No later than Friday, April 14, 2017, plaintiff MAY FILE a reply brief.

The parties’ briefs shall address these issues:

(1) whether the motion is untimely;
(2) whether plaintiffs failure to appeal from the judgment bars him from seeking relief from the judgment under FRCP 60(b); and
(3) whether the motion has merit if it is timely and not barred by the failure to appeal.

IT IS SO ORDERED. 
      
      . Because plaintiff Wolff was incarcerated and proceeding pro se when he attempted to file the request for extension of time in December 2015—January 2016, he was entitled to the benefit of the Prison Mailbox Rule. See Sudduth v. Soto, No. LA CV 15-09038-VBF Doc. 28 at 5, 2016 WL 8254354 (C.D. Cal. Sept. 20, 2016) (not yet on WestLaw).

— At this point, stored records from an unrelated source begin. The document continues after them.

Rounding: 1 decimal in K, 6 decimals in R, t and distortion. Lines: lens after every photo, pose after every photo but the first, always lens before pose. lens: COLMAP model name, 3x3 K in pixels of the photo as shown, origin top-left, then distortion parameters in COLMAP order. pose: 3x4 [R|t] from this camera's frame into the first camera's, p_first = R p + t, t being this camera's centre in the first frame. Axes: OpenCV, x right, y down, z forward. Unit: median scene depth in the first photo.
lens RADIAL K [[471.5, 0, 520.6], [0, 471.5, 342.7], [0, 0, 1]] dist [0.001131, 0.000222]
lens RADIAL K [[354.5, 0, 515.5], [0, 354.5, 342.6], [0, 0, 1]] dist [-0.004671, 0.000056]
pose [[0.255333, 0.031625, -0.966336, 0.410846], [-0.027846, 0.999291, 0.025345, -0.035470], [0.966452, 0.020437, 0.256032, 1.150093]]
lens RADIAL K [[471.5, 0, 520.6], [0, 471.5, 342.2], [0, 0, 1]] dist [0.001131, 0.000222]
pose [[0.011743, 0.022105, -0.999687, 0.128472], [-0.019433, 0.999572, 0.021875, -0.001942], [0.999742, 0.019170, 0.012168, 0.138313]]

      Under that rule, the Court was presumptively obligated to treat his extension request as constructively filed on the date on which plaintiff alleges he gave it to prison authorities. See Quezada v. Long, 2016 WL 4063013, *3 n.2 (C.D. Cal. July 6, 2016) (citing Hernandez v. Spearman, 764 F.3d 1071, 1074 (9th Cir. 2014) (citing Houston v. Lack, 487 U.S. 266, 276, 108 S.Ct. 2379, 101 L.Ed.2d 245 (1988))); see, e.g., United States v. Canfield, 2016 WL 4926419, *1 (D. Minn. Sept. 15, 2016) ("To take advantage of this rule,” the incarcerated party “must have 'actually deposited his legal papers’ by his deadline and 'at some point attested to that fact in an affidavit or notarized statement.”) (quoting Grady v. United States, 269 F.3d 913, 918 (8th Cir. 2001)) (brackets omitted).

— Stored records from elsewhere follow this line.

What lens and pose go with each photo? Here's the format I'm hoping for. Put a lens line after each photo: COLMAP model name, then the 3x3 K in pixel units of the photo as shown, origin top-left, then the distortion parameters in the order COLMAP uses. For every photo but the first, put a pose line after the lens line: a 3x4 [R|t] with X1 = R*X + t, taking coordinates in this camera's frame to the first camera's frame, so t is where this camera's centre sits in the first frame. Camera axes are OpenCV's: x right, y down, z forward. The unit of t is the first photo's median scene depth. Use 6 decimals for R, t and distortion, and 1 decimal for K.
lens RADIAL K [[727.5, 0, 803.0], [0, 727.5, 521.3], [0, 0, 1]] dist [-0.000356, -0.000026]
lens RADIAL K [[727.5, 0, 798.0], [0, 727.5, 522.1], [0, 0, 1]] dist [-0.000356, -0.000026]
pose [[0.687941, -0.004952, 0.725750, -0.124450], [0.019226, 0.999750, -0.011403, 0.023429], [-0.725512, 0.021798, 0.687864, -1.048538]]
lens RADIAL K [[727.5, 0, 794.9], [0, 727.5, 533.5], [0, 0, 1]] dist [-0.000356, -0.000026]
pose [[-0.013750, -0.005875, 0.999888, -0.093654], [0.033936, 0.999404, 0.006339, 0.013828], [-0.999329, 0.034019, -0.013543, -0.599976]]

      "The Rule of Houston thus excludes from the time to file a [document] any time lost to delays caused by prison authorities in transmitting the pro se prisoner’s [document] to the district court”, Baker v. United States, 670 F.3d 448, 457 (3d Cir. 2012), whether the delay was caused by prison staff conducting security screening, by staff or postal employees temporarily misplacing the envelope, or by any other factor beyond the prisoner’s control. See, e.g., Williams v. Davis, 2015 WL 493807, *1 (N.D. Cal. Feb. 4, 2015) ("The petition has no proof of service but does have a verification sheet dated December 11, 2013. The petition came to the Court in an envelope ' postmarked December 20, 2013, was stamped 'received' on December 24, 2013, and was stamped ‘filed’ on January 3, 2014. Applying the prison mailbox ... rule, the Court assumes ... Williams gave his petition to prison officials for mailing on the date he signed it, and deems the petition to have been filed as of‘December 11, 2013.”). ‘“It is generally contrary to the Prison Mailbox Rule to use a later date—such as the date the U.S. Postal Service postmarked the envelope or the date the Court Clerk's Office stamped the envelope 'received'—as an incarcerated pro se party's ■ filing date.' ” Bautista v. Hatton, 2016 WL 6137405, *5 n.2 (C.D. Cal. Oct. 19, 2016) (citation omitted).
      Nonetheless, a court need not treat a document as filed on the date it was purportedly submitted to prison staff for mailing, when the gap between that date and the postmark date is so long that the claimed submission date appears implausible. If the prisoner alleges that he gave a document to staff for mailing on a certain date' and the envelope was not postmarked by the Post Office until weeks later, the Court might reasonably conclude—absent evidence to the contrary beyond the prisoner’s mere assertion, such as a prison outgoing-mail log—that the prisoner submitted the document for mailing later than he claimed he did. Here, Wolff'alleges that he gave the extension request to staff for mailing seventeen days before the Post Office postmarked it. At this time the Court expresses no opinion and makes no finding as to the date on which plaintiff actually tendered the extension request to prison staff. The parties' may address the issue in their briefs on plaintiff’s instant FRCP 60(b) motion.
     
      
      . See Inland Concrete Enterprises, Inc. v. Rune Kraft, No. LA CV 10-01776-VBF Doc. 304, 318 F.R.D. 383, 406-10, 2016 WL 7176692, 22-*26 (C.D. Cal. Aug. 24, 2016) Finland Concrete") (dismissing FRCP 60(b) motion with prejudice because, inter alia, it was untimely).
     
      
      . See Inland Concrete, 318 F.R.D. at 410-15, 2016 WL at *27-*31 (dismissing 60(b) motion because it was barred by movant's failure to appeal from the challenged judgment).